(GIVEN TEXT):
The Buffalo Bills are beginning an overhaul of their defensive front after a disappointing 2015 season under Rex Ryan. Key players—most notably Mario Williams and Nigel Bradham—weren’t retained, as they didn’t quite fit into Ryan’s hybrid scheme based out of 3-4 concepts. The team entered the offseason with very little wiggle room in terms of salary cap space, so General Manager Doug Whaley and Rex Ryan will need to work together in order to find quality defenders that can have his unit playing at the high level we’ve grown accustomed to over the last decade. To start this transition, selecting Mississippi State defensive lineman Chris Jones with the team’s No. 19 overall pick in the 2016 NFL Draft is the best course of action.
Chris Jones stands 6’6” and weighs 310 pounds, possessing ridiculously long arms (34.5”) with big, heavy hands (10-3/4”) that he uses to control opposing offensive linemen at the point of attack. Jones was a five-star recruit ranked No. 2 in the nation when he came out of high school as a two-sport athlete, starring in basketball and football. Chris Jones didn’t have the gaudy statistics you’d like to see in a first-round prospect, recording just 94 tackles, 17.5 tackles for loss, 8.5 sacks and 10 pass deflections in his three years with the Bulldogs, but he really began to put it together during the 2015 season. Despite notching just three sacks, Jones was a disruptive force against the run and pass, generating 49 quarterback pressures in 311 pass rushing snaps while recording 32 tackles against the run with 11 coming at the line of scrimmage.

(WHAT YOU WILL DO):
- A) Could you print the part of the Chris Jones article starting with "The Buffalo Bills" and going on through "course of action."?
- B) How would you sum up the Chris Jones article in two sentences?
- C) Answer these questions from the Chris Jones article:
(i) Which two key players did the Bills not retain?
(ii) What two sports did Jones star in as a high school athlete?
(iii) How many quarterback pressures did Jones generate in 2015, and in how many pass rushing snaps?

(STORED DATA):

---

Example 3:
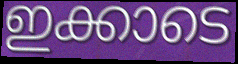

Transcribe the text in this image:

(EXPECTED OUTPUTS):
- A)
The Buffalo Bills are beginning an overhaul of their defensive front after a disappointing 2015 season under Rex Ryan. Key players—most notably Mario Williams and Nigel Bradham—weren’t retained, as they didn’t quite fit into Ryan’s hybrid scheme based out of 3-4 concepts. The team entered the offseason with very little wiggle room in terms of salary cap space, so General Manager Doug Whaley and Rex Ryan will need to work together in order to find quality defenders that can have his unit playing at the high level we’ve grown accustomed to over the last decade. To start this transition, selecting Mississippi State defensive lineman Chris Jones with the team’s No. 19 overall pick in the 2016 NFL Draft is the best course of action.

- B) After a disappointing 2015 season under Rex Ryan, the Buffalo Bills are overhauling their defensive front, and selecting Mississippi State defensive lineman Chris Jones with the No. 19 overall pick in the 2016 NFL Draft is presented as the best way to start. Jones, a 6'6", 310-pound former five-star recruit, lacked gaudy college statistics but was a disruptive force against the run and pass in 2015.

- C)
(i) Mario Williams and Nigel Bradham
(ii) Basketball and football
(iii) 49 quarterback pressures in 311 pass rushing snaps